La batteria funziona a 0,65 Volt, una tensione sufficientemente bassa da non creare problemi al corpo umano, se ingerita, e può fornire una (debolissima) corrente di 48 microampere (milionesimi di ampere) per 12 minuti, o di pochi microampere per più di un'ora, sufficiente, comunque, per alimentare piccoli dispositivi elettronici, come LED a bassa potenza.
Questa batteria commestibile e ricaricabile, la prima del suo genere, apre le porte – sostiene l’IIT – a nuove applicazioni nell'elettronica commestibile, un settore in rapida crescita. Secondo i ricercatori, oltre al monitoraggio della salute e delle condizioni di conservazione degli alimenti, queste batterie potranno essere impiegate in futuro, visto il buon grado di sicurezza, anche per alcuni tipi di giocattoli destinati ai bambini (soprattutto per quelli a più alto rischio di ingestione).

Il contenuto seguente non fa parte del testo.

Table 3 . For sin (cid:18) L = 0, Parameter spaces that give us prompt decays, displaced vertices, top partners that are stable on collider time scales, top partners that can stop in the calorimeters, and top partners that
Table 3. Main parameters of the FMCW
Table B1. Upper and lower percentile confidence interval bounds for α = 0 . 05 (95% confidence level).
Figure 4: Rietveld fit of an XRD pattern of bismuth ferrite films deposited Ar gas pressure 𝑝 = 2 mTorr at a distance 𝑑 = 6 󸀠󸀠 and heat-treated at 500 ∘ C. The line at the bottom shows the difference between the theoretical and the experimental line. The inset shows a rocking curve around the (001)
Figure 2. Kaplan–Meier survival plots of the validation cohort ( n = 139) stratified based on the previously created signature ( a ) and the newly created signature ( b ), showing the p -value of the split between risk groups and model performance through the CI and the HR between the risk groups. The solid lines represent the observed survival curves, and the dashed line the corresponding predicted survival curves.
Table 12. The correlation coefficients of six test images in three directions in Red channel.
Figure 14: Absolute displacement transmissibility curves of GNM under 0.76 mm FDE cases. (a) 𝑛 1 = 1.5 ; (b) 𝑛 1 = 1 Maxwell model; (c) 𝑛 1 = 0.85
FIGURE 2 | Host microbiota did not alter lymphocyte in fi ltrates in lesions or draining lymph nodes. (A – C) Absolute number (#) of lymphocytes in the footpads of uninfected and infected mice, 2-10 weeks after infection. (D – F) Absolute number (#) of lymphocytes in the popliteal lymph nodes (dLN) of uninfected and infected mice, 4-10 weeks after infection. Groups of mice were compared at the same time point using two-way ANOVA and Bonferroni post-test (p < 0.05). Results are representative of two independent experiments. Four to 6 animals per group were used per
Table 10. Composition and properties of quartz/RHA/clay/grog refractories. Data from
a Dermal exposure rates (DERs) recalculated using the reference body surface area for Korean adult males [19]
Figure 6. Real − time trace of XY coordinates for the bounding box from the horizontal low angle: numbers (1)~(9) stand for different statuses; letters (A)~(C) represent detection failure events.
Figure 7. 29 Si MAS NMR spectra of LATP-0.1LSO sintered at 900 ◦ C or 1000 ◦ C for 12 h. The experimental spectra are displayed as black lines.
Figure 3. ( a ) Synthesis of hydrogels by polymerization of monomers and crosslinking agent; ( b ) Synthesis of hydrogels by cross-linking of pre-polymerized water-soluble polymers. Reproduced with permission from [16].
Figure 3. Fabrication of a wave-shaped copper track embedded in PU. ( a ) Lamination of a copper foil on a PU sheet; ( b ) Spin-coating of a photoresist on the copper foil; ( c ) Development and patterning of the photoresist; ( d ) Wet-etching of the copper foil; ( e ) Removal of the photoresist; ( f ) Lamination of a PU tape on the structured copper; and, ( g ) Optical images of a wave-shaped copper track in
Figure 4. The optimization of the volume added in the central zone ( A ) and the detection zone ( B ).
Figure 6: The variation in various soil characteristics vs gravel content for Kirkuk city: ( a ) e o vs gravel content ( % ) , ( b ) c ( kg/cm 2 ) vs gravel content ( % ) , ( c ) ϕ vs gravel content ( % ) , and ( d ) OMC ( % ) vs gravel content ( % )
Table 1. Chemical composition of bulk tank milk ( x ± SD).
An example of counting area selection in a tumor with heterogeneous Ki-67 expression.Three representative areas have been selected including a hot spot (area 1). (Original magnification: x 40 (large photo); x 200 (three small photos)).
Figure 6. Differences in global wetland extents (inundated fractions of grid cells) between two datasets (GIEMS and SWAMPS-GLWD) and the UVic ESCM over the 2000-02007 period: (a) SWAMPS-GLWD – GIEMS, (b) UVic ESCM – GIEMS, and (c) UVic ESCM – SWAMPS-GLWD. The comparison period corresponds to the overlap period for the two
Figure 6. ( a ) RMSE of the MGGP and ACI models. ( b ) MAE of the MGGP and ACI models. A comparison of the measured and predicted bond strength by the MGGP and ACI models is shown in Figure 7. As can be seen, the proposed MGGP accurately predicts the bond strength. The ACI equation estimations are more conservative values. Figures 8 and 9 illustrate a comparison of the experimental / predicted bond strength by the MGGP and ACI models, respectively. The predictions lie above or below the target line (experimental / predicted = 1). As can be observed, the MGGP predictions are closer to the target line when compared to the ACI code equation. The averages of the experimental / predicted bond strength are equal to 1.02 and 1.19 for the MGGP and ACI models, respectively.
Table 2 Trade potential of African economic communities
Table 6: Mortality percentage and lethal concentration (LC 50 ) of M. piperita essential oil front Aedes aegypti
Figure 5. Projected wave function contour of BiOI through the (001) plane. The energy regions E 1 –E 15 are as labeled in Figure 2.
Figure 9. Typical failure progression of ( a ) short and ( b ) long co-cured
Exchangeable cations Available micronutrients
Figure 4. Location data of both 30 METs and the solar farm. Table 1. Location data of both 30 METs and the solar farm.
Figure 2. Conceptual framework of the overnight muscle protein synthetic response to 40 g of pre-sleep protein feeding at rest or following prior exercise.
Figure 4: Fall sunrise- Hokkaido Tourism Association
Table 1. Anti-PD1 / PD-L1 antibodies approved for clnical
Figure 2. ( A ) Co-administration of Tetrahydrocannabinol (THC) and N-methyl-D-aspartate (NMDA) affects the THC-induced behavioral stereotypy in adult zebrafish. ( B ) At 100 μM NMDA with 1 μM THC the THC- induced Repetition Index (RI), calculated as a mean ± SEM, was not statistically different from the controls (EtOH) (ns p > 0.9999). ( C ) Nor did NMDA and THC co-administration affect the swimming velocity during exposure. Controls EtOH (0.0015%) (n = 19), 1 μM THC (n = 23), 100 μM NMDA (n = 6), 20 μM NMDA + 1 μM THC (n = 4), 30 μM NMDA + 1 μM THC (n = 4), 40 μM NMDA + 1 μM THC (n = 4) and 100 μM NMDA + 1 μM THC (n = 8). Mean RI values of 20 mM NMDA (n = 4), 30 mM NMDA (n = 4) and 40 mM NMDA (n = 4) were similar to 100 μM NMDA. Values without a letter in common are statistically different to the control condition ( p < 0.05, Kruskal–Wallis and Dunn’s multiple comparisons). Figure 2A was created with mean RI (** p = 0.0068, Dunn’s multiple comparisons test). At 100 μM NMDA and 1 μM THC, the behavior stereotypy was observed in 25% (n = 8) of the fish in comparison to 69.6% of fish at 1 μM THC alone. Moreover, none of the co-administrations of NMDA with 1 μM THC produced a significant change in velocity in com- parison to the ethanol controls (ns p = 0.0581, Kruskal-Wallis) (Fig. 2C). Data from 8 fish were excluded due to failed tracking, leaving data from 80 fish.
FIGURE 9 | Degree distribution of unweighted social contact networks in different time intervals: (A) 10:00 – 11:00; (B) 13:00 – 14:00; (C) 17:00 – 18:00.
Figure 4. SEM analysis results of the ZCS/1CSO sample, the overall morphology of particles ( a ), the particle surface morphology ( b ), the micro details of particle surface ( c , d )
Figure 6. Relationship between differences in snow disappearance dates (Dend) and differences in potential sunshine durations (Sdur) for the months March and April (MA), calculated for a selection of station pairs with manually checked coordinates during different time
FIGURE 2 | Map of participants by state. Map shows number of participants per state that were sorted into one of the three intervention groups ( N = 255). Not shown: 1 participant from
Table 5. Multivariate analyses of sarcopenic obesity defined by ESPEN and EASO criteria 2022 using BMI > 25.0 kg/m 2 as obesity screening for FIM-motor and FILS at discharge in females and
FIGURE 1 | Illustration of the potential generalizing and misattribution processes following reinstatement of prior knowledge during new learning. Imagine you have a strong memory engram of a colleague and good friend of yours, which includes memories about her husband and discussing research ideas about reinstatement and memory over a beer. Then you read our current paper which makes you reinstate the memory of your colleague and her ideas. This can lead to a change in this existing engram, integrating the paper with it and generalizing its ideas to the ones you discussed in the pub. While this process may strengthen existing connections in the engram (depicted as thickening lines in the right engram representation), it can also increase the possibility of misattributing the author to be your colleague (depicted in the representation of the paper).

Il team milanese sta lavorando per sviluppare pile commestibili con maggiore capacità, pur mantenendo dimensioni ridotte, che potrebbero alimentare anche robot soft commestibili. Ma, forse, ciò che più conta è aver dimostrato che realizzare pile senza materiali tossici (e rari) è possibile, e anche conveniente.
Il progetto ha ottenuto un finanziamento di 2 milioni di euro (un ERC Grant, destinato alle ricerche più innovative) da parte dell’Unione europea.